Il rouvrit les yeux pour découvrir Akilina Petrovna penchée vers lui.
« Nous approchons de Moscou.
— Quelle heure est-il ?
— Un peu plus de sept heures. »
Il repoussa la couverture et se redressa. Akilina avait regagné sa couchette, à moins de un mètre de lui. Il avait l’impression de mâcher de la colle forte. Il avait besoin d’une douche et d’un coup de rasoir, mais le temps pressait. Il lui fallait également joindre Taylor Hayes au plus vite, mais il y avait un gros problème, et son hôtesse s’en rendait parfaitement compte.
« Ils vont vous attendre à la gare.
— Et peut-être pas tout seuls.
— Il y a un moyen de vous en sortir.
— Lequel ?
— Dans quelques minutes, on va traverser la ceinture des Jardins, et le train va ralentir. Il y a une limitation de vitesse, au-delà. Quand j’étais gosse, on guettait l’arrivée des express de Saint-Pétersbourg dans cette zone. Puis on y grimpait et on en descendait. Un moyen commode et économique de voyager entre le centre et la proche banlieue. »
La perspective d’avoir à sauter, même au ralenti, d’un train en marche ne l’enchantait pas particulièrement, mais une rencontre avec Droopy, Cro-Magnon et consorts l’enchantait encore moins.
Effectivement, le train commençait à perdre de la vitesse.
« Vous voyez.
— Où est-on ? »
Elle regarda par la fenêtre.
« À vingt kilomètres environ du centre-ville. Je vous suggérerais de descendre maintenant. »
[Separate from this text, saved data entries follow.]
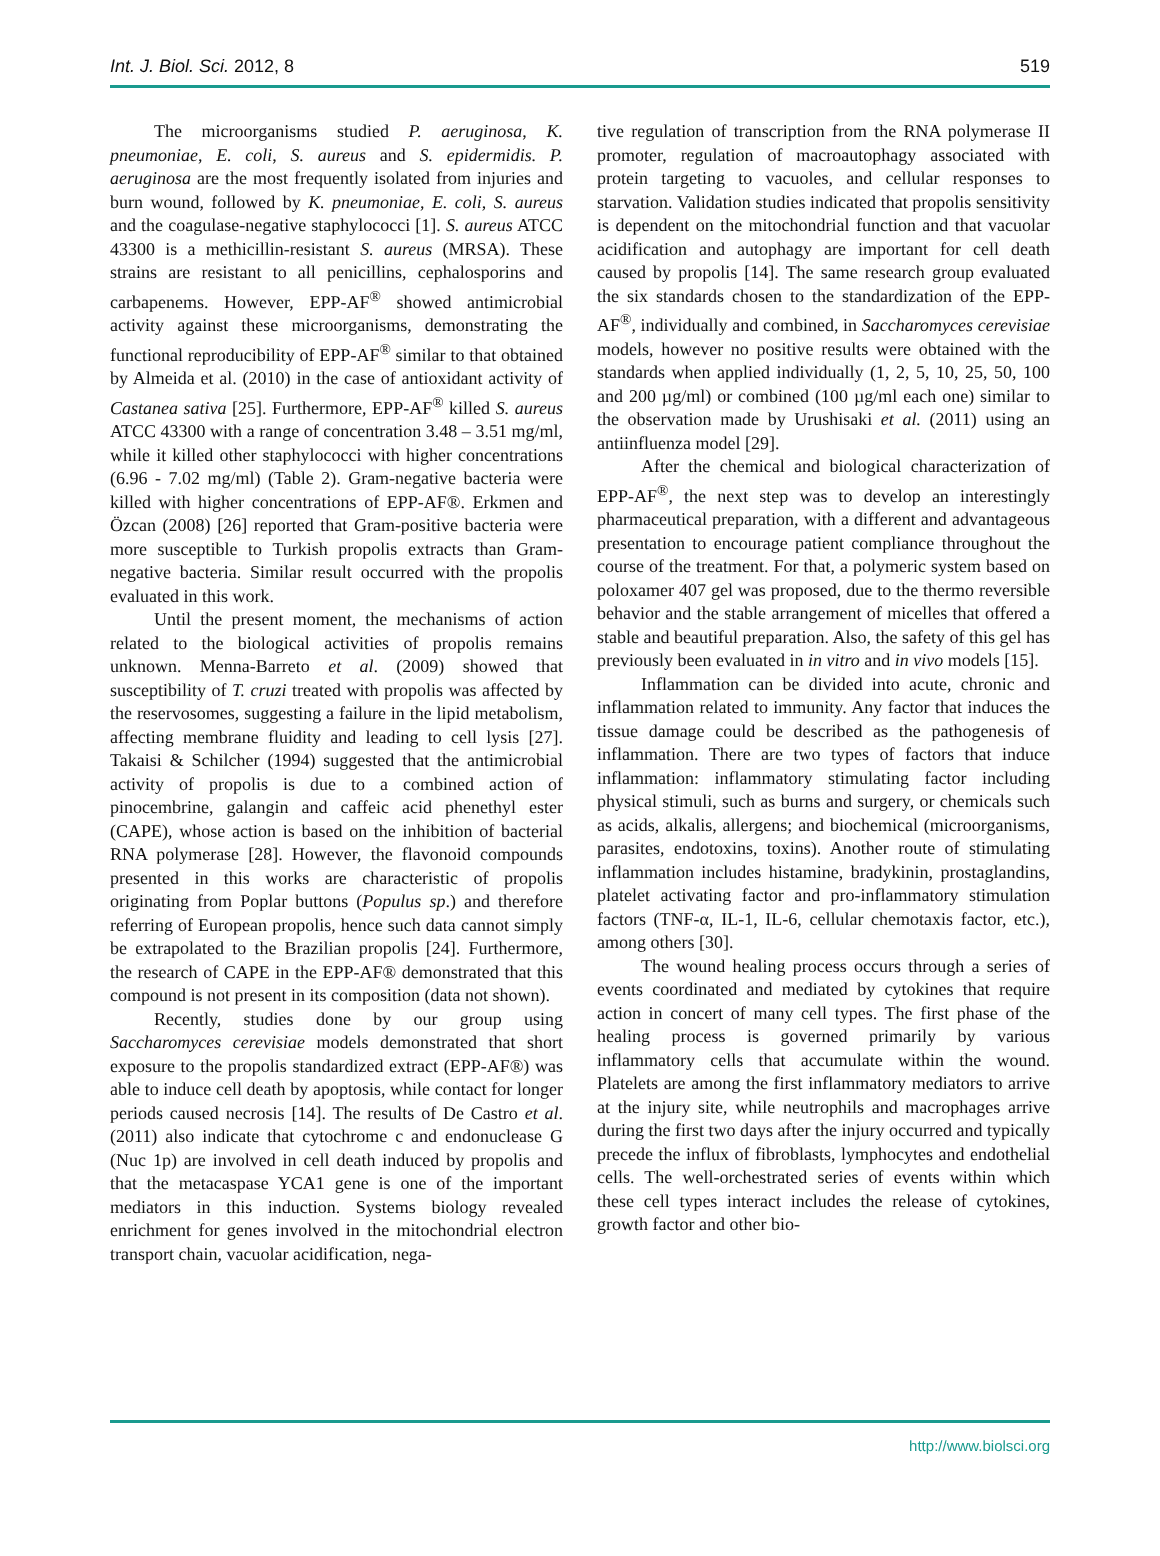Int. J. Biol. Sci. 2012, 8 519
The microorganisms studied P. aeruginosa, K. pneumoniae, E. coli, S. aureus and S. epidermidis. P. aeruginosa are the most frequently isolated from injuries and burn wound, followed by K. pneumoniae, E. coli, S. aureus and the coagulase-negative staphylococci [1]. S. aureus ATCC 43300 is a methicillin-resistant S. aureus (MRSA). These strains are resistant to all penicillins, cephalosporins and carbapenems. However, EPP-AF<sup>®</sup> showed antimicrobial activity against these microorganisms, demonstrating the functional reproducibility of EPP-AF<sup>®</sup> similar to that obtained by Almeida et al. (2010) in the case of antioxidant activity of Castanea sativa [25]. Furthermore, EPP-AF<sup>®</sup> killed S. aureus ATCC 43300 with a range of concentration 3.48 – 3.51 mg/ml, while it killed other staphylococci with higher concentrations (6.96 - 7.02 mg/ml) (Table 2). Gram-negative bacteria were killed with higher concentrations of EPP-AF®. Erkmen and Özcan (2008) [26] reported that Gram-positive bacteria were more susceptible to Turkish propolis extracts than Gram-negative bacteria. Similar result occurred with the propolis evaluated in this work.
Until the present moment, the mechanisms of action related to the biological activities of propolis remains unknown. Menna-Barreto et al. (2009) showed that susceptibility of T. cruzi treated with propolis was affected by the reservosomes, suggesting a failure in the lipid metabolism, affecting membrane fluidity and leading to cell lysis [27]. Takaisi & Schilcher (1994) suggested that the antimicrobial activity of propolis is due to a combined action of pinocembrine, galangin and caffeic acid phenethyl ester (CAPE), whose action is based on the inhibition of bacterial RNA polymerase [28]. However, the flavonoid compounds presented in this works are characteristic of propolis originating from Poplar buttons (Populus sp.) and therefore referring of European propolis, hence such data cannot simply be extrapolated to the Brazilian propolis [24]. Furthermore, the research of CAPE in the EPP-AF® demonstrated that this compound is not present in its composition (data not shown).
Recently, studies done by our group using Saccharomyces cerevisiae models demonstrated that short exposure to the propolis standardized extract (EPP-AF®) was able to induce cell death by apoptosis, while contact for longer periods caused necrosis [14]. The results of De Castro et al. (2011) also indicate that cytochrome c and endonuclease G (Nuc 1p) are involved in cell death induced by propolis and that the metacaspase YCA1 gene is one of the important mediators in this induction. Systems biology revealed enrichment for genes involved in the mitochondrial electron transport chain, vacuolar acidification, nega-
tive regulation of transcription from the RNA polymerase II promoter, regulation of macroautophagy associated with protein targeting to vacuoles, and cellular responses to starvation. Validation studies indicated that propolis sensitivity is dependent on the mitochondrial function and that vacuolar acidification and autophagy are important for cell death caused by propolis [14]. The same research group evaluated the six standards chosen to the standardization of the EPP-AF<sup>®</sup>, individually and combined, in Saccharomyces cerevisiae models, however no positive results were obtained with the standards when applied individually (1, 2, 5, 10, 25, 50, 100 and 200 µg/ml) or combined (100 µg/ml each one) similar to the observation made by Urushisaki et al. (2011) using an antiinfluenza model [29].
After the chemical and biological characterization of EPP-AF<sup>®</sup>, the next step was to develop an interestingly pharmaceutical preparation, with a different and advantageous presentation to encourage patient compliance throughout the course of the treatment. For that, a polymeric system based on poloxamer 407 gel was proposed, due to the thermo reversible behavior and the stable arrangement of micelles that offered a stable and beautiful preparation. Also, the safety of this gel has previously been evaluated in in vitro and in vivo models [15].
Inflammation can be divided into acute, chronic and inflammation related to immunity. Any factor that induces the tissue damage could be described as the pathogenesis of inflammation. There are two types of factors that induce inflammation: inflammatory stimulating factor including physical stimuli, such as burns and surgery, or chemicals such as acids, alkalis, allergens; and biochemical (microorganisms, parasites, endotoxins, toxins). Another route of stimulating inflammation includes histamine, bradykinin, prostaglandins, platelet activating factor and pro-inflammatory stimulation factors (TNF-α, IL-1, IL-6, cellular chemotaxis factor, etc.), among others [30].
The wound healing process occurs through a series of events coordinated and mediated by cytokines that require action in concert of many cell types. The first phase of the healing process is governed primarily by various inflammatory cells that accumulate within the wound. Platelets are among the first inflammatory mediators to arrive at the injury site, while neutrophils and macrophages arrive during the first two days after the injury occurred and typically precede the influx of fibroblasts, lymphocytes and endothelial cells. The well-orchestrated series of events within which these cell types interact includes the release of cytokines, growth factor and other bio-
http://www.biolsci.org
Sa serviette de cuir n’était pas surchargée. Elle ne contenait, outre quelques papiers importants, que les photocopies des documents qu’il avait trouvés aux archives de Moscou et de Saint-Pétersbourg. Il enfourna le tout dans la poche intérieure de son veston. S’assura que son passeport et son portefeuille n’étaient pas tombés durant son sommeil.
« Je peux vous laisser ce machin qui ne ferait que m’encombrer ?
— Je vous le mettrai de côté. Si vous voulez le récupérer, venez me voir au cirque.
— Chiche ! »
Mais à une autre occasion, songea-t-il. Lors d’un autre voyage.
Il enfila son veston alors qu’elle marchait vers la porte.
« Je m’assure qu’il n’y a personne en vue. »
Lord la rattrapa au vol.
« Merci. Merci pour tout.
— De rien, Miles Lord. Vous avez mis de l’animation dans un voyage toujours ennuyeux. »
Ils étaient très près l’un de l’autre, et son parfum lui montait aux narines. Bien que son visage portât quelques traces des rigueurs de sa vie passée, Akilina était très séduisante. La propagande soviétique avait aimé souligner que les femmes russes étaient les plus libérées du monde. Les industries de service s’effondreraient littéralement sans elles. Mais le temps ne les épargnait guère. Il avait toujours admiré la beauté des jeunes femmes russes, mais déploré les effets néfastes de leur vie sociale. Et se demandait ce que deviendrait cette adorable créature, au cours des vingt prochaines années.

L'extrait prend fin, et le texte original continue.